Personally, I think he is pissing into the wind in this attempt to hijack the meaning of a word. People in economics and related fields tend to take 'rational' as a term that can be freely equated to their own preferred methodology, and they use various hyphenated rationalities when they need to compare methodologies.

The charitable interpretation of Eliezer's position here is that he doesn't want to tie the word 'rational' to any particular methodology. He wants to tie it to "winning". So that, if someone comes up with a better decision theory (for example), he wants to evaluate the 'rationality' of that theory by the criterion of whether it wins, rather than by the criterion of whether it matches the orthodox methodology.

I don't have a problem with that definition. It seems the most useful one. It is just that being maximally rational doesn't make you win all the time. It maximizes winning. Or expected winning. Something like that. It doesn't make you guess lotto numbers perfectly or generally act like you're save scumming the universe.

The rational belief isn't that United won. It's that United has some high probability of having won.

I think the rational is the closest to true you can possibly [edit: justifiably] get from where you are.

Notice that in your example you introduce a third person perspective which is aware of the misprint. From Rob's perspective the rational is to believe the newspaper. If he knew of the misprint as the third-person perspective seems to, the rational would be not to believe the news paper.

However, to reach a position where you can say "The rational belief is X, but the true belief is Y", it means you are making this distinction from the same perspective, which you shouldn't be able to do if you're defining 'rational' as most of us do.

"I think the rational is the closest to true you can possibly get from where you are."

The truth is the closest you can get to the truth. Suppose Rob reads the newspaper but then believes that City won because their his team and it would make him happy if they won. His belief would be closer to the truth, but it would not be rational.

That can be patched with editing to "the rational is the closest to true you can justifiably get from where you are".

I'm taking a page from the definition of knowledge as 'justified true belief'. The belief that his team won would be true but not justified. Just as a broken clock is right twice a day but that still doesn't make it a reliable time measurement apparatus.

So I can use "unjustifiable" methods to get even closer to the truth? Screw "rationality", then!
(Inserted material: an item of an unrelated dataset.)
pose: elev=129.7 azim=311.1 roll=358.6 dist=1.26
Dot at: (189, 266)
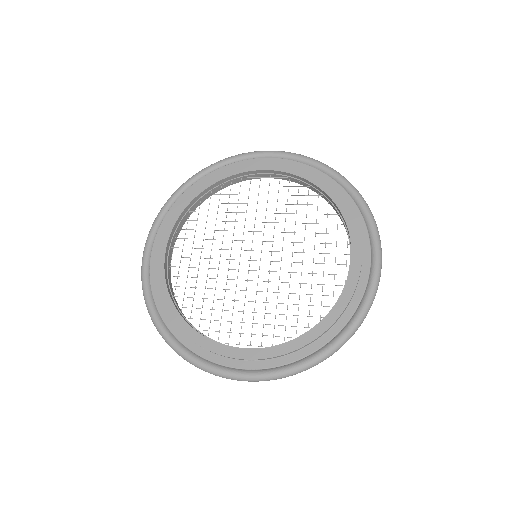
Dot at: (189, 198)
Not consistently, which is the point.

So I can use "unjustifiable" methods to get even closer to the truth? Screw "rationality", then!

Yes, you can. But with a lower probability. At the limiting case you can add or subtract an epsilon from the 'rational' probability assignment and you will be closer to the truth (0.5 - _different_epsilon_) of the time.

This applies to instrumental rationality too. A lucky guess will win you the lottery. An expected utility calculation will not (except when extremely desperate and similarly lucky).

Did you see me mentioning methods anywhere? If a method can get you closer to truth, then that is its justification. But in the example given the method was "it would make him happy if they won". This is not a reliable method for reaching truth and on average will get you farther from it.

In this case, the rational belief is that United won, but the true belief is that City won.

Given the information that City indeed won, it is rational to believe that City won, and one who has that information could also say that (for all they know) it's true that City won. Given information that United won, it is rational to believe that United won, and one who has that information could also say that (for all they know) it's true that United won. All this with some levels of certainty, which would be less for reading bare stats one time in one newspaper, and much higher when evidence is received from multiple error-resistant sources.